Об упражнении:
Ответьте на вопросы по ветке форума.
(а) На какие цифры, согласно сообщению пользователя Sapfira, оканчивается IP-адрес?
(б) Какая операционная система и какой источник установки указаны в ответе пользователя Sapfira?
(в) Какие адреса DNS пользователь a.alona советует прописать в настройках, если пинг проходит?

Вот логи, но врятли найдется вирус, т.к система была переустановлена:

----------


## mike 1

Ваш провайдер?




> IP: 81.1.206.254
> Страна: Russian Federation
> Город: Барнаул
> Провайдер: JSC "Zap-Sib TransTeleCom"

----------


## Sapfira

> Ваш провайдер?


Нет. Моего провайдера сложно найти по IP-адресу, почти всегда будет неверная информация. Видимо, сразу несколько провайдеров имеют один и тот-же IP-адрес.
P.S. Адрес оканчивается на 228, а не 254.

----------


## mike 1

Тогда пропишите в сетевом подключении провайдерские DNS адреса.

----------


## Sapfira

> Тогда пропишите в сетевом подключении провайдерские DNS адреса.


Там и так все прописано, иначе интернет-бы не работал.

----------


## a.alona

что за операционка? откуда качали?

----------


## Sapfira

> что за операционка? откуда качали?


Windows 7, лицензионный диск.

----------


## a.alona

для начала 
пинги проходят? например "ping 8.8.8.8"  если проходит пинг то пропишите в настройки днс 8.8.8.8 4.4.4.4 
это днс гугла
если глухо как в танке переустановите винду и на голой винде проверте работу инета, дровами только запаситесь и перепишите настройки сети

----------


## Sapfira

> для начала 
> пинги проходят? например "ping 8.8.8.8"  если проходит пинг то пропишите в настройки днс 8.8.8.8 4.4.4.4 
> это днс гугла
> если глухо как в танке переустановите винду и на голой винде проверте работу инета, дровами только запаситесь и перепишите настройки сети


Интернет давным давно уже работает и заработал он, только после переустановки системы. Вопрос заключался в другом. Если, кроме переустановки системы ничего не помогало, значит, проблема была в самой системе и хотелось-бы знать, можно-ли было решить данную проблему без переустановки.

----------

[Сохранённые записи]
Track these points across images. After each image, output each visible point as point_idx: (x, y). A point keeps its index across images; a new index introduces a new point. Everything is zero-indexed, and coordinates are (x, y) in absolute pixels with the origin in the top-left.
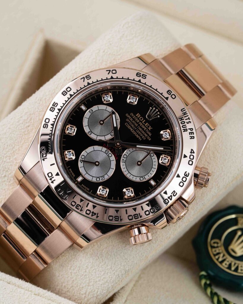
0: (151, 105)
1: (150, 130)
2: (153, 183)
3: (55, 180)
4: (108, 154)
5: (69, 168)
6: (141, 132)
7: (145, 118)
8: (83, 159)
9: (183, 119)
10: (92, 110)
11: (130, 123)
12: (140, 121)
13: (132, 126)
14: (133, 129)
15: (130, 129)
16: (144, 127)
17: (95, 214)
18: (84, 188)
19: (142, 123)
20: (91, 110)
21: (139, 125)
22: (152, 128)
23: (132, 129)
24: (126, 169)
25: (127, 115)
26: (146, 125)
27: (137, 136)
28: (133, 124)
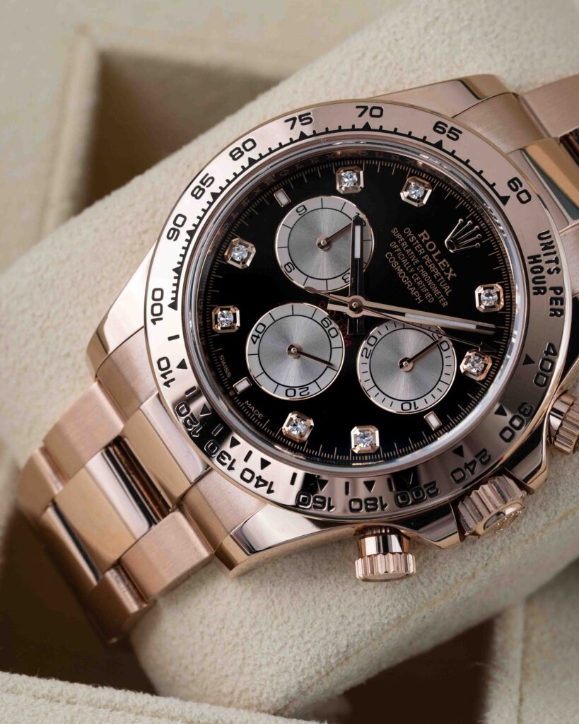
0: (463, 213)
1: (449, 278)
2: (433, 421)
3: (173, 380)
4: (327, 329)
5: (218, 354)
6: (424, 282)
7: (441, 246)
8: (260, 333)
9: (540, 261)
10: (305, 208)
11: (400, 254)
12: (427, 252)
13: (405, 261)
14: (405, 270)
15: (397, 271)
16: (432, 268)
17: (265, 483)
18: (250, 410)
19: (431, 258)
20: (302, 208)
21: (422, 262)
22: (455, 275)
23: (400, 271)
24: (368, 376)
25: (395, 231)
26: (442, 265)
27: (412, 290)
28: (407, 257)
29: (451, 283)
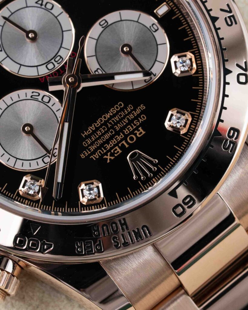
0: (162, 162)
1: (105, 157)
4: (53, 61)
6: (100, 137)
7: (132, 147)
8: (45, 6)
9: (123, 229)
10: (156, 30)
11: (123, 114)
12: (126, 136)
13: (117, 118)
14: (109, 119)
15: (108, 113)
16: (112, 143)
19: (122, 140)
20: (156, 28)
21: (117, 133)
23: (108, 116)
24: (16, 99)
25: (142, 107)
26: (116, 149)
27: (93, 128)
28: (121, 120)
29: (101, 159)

* * *

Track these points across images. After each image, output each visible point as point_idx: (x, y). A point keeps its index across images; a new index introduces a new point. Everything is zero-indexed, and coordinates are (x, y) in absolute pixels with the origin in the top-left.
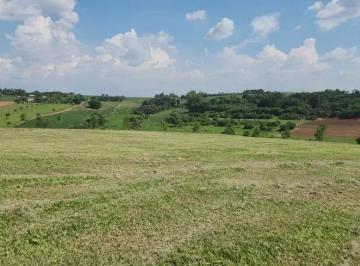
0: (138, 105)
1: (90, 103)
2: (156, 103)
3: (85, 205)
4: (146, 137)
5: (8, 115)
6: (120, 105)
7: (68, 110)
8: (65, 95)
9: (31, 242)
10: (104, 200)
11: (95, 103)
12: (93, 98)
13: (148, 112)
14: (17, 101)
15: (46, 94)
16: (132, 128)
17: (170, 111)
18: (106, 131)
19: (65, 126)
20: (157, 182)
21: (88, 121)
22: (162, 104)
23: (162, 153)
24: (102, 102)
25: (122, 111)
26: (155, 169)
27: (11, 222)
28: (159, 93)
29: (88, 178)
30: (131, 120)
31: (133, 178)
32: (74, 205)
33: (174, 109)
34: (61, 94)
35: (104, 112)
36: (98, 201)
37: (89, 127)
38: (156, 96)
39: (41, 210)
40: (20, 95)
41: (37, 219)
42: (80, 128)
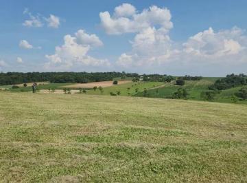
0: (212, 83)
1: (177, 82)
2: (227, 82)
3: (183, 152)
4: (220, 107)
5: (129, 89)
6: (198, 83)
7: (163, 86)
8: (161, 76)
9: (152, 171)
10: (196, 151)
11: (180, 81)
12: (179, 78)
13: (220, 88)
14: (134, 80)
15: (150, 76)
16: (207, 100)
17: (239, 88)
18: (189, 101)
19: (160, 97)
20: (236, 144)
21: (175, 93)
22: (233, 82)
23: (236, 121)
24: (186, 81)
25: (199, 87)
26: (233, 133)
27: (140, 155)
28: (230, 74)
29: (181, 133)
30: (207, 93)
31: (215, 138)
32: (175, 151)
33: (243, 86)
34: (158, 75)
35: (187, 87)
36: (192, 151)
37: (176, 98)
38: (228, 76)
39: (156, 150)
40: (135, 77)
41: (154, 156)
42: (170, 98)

* * *

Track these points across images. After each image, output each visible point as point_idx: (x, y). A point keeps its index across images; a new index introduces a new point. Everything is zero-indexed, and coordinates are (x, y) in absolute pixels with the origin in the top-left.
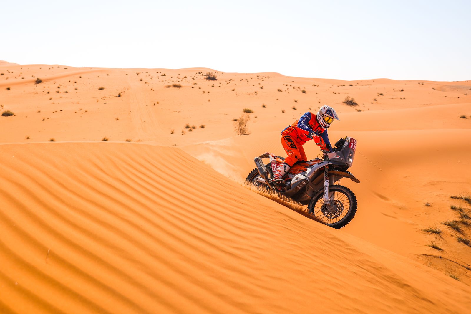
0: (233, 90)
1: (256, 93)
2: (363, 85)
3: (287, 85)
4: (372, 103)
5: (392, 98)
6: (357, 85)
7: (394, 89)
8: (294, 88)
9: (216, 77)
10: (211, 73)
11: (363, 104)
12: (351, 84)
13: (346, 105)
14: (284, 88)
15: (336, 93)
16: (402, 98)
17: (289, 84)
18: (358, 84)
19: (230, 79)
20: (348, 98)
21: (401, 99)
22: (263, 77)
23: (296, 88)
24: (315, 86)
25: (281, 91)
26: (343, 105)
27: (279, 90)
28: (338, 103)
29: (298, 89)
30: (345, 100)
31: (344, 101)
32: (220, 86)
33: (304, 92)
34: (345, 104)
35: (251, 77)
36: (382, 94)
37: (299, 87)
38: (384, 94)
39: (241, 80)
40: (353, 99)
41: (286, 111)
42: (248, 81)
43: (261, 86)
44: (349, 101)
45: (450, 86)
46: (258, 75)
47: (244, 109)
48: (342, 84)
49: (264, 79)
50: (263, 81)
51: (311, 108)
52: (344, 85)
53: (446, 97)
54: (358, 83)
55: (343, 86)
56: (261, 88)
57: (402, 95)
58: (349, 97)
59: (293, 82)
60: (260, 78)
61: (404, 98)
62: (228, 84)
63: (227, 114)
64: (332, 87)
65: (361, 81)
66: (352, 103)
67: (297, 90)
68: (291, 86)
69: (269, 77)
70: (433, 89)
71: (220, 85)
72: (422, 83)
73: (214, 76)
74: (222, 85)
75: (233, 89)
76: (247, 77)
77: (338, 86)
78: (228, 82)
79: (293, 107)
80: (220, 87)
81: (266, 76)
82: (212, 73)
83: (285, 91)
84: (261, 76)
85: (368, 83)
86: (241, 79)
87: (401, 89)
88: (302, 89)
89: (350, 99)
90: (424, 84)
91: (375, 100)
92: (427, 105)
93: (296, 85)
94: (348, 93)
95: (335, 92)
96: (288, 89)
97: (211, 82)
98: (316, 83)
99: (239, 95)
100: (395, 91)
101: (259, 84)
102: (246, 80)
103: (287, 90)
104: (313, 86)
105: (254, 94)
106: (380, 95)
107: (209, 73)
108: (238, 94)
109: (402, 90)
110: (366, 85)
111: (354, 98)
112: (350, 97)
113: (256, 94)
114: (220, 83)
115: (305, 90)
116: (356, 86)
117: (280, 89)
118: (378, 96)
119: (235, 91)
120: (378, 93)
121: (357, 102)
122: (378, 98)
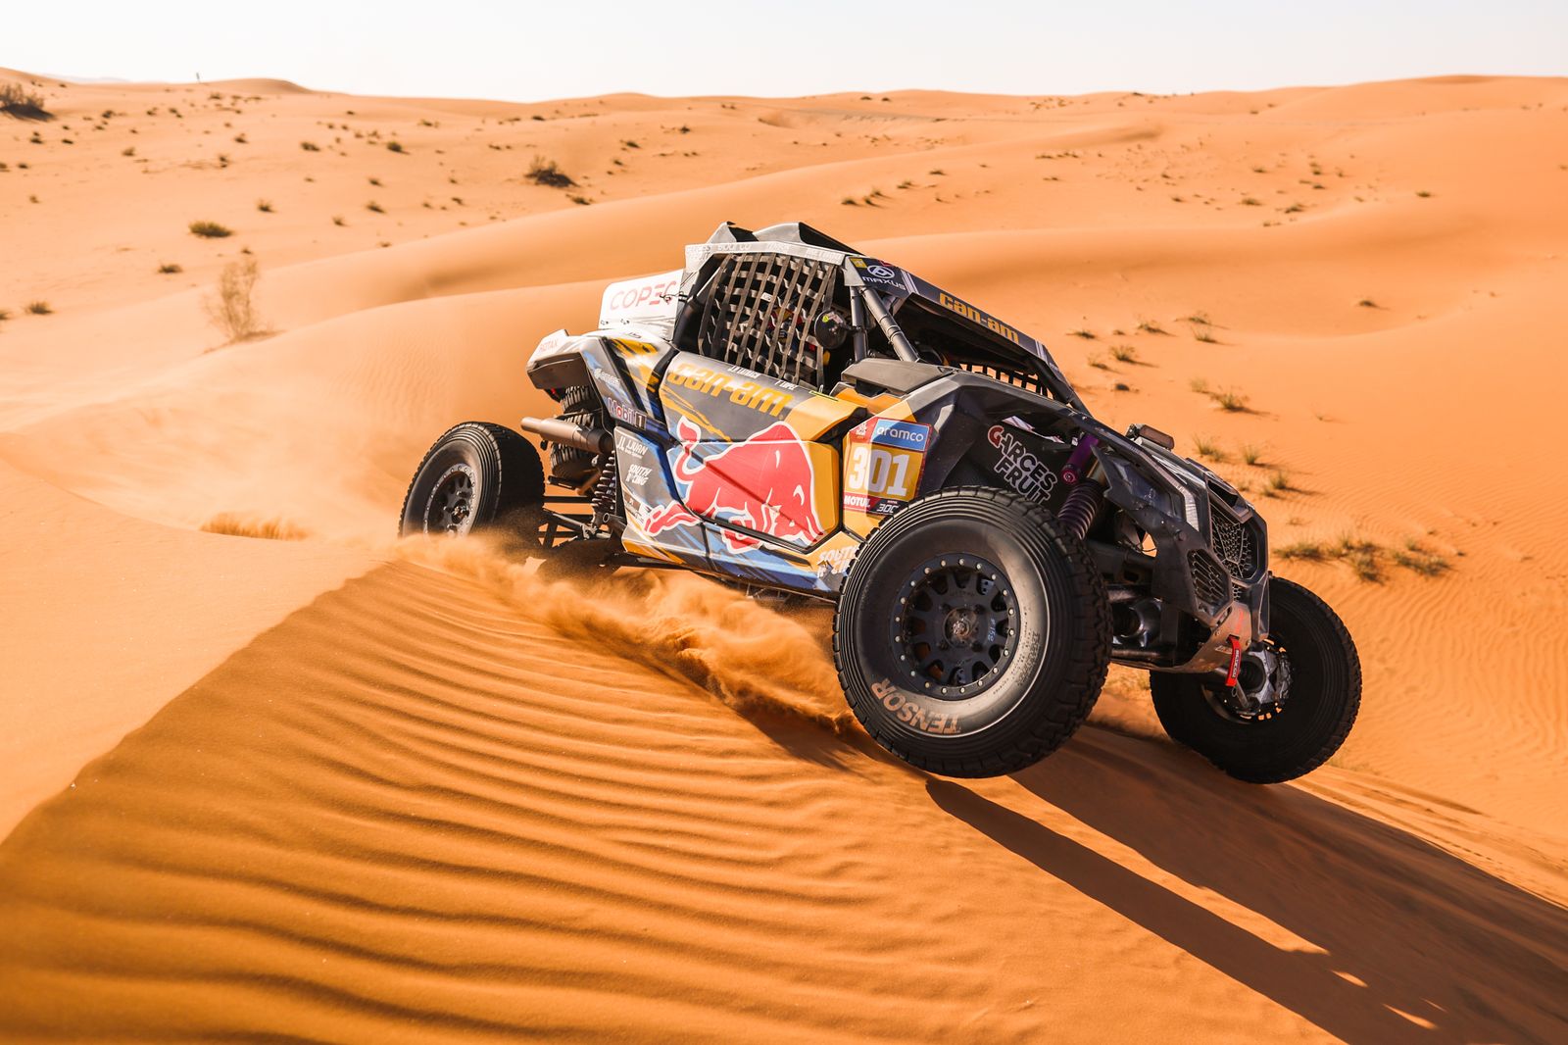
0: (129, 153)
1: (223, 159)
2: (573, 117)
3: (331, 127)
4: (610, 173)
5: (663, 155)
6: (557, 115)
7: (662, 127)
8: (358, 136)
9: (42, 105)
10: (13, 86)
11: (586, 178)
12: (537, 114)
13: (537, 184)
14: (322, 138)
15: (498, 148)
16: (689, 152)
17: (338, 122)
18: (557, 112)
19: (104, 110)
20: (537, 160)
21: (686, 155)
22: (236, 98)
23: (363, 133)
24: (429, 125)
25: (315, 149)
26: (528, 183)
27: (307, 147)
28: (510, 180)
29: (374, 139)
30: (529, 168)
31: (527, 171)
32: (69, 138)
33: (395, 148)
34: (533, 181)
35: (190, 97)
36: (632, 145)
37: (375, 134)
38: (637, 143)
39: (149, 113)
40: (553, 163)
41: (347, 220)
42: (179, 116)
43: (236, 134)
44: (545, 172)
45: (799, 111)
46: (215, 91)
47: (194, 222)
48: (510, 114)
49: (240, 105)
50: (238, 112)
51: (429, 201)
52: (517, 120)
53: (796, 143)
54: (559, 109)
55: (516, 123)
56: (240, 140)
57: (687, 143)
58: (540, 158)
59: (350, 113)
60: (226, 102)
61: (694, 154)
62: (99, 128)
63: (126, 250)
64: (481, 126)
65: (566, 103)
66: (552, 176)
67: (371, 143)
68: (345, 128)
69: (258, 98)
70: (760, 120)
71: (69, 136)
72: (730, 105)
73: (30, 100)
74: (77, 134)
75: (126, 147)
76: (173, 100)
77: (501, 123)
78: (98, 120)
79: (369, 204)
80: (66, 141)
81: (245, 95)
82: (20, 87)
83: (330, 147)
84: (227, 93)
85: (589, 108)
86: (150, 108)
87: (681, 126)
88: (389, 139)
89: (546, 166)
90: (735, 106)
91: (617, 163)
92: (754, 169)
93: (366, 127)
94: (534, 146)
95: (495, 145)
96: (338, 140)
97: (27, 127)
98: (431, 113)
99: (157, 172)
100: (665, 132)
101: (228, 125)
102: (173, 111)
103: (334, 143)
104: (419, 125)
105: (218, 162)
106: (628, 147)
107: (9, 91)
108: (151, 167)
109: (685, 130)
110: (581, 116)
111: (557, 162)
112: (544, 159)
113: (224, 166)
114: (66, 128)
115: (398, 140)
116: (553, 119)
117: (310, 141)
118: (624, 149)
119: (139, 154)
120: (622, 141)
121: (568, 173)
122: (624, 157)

Решение:
(а) IP-адрес оканчивается на 228.
(б) Указана система Windows 7, установленная с лицензионного диска.
(в) Пользователь советует прописать адреса 8.8.8.8 и 4.4.4.4.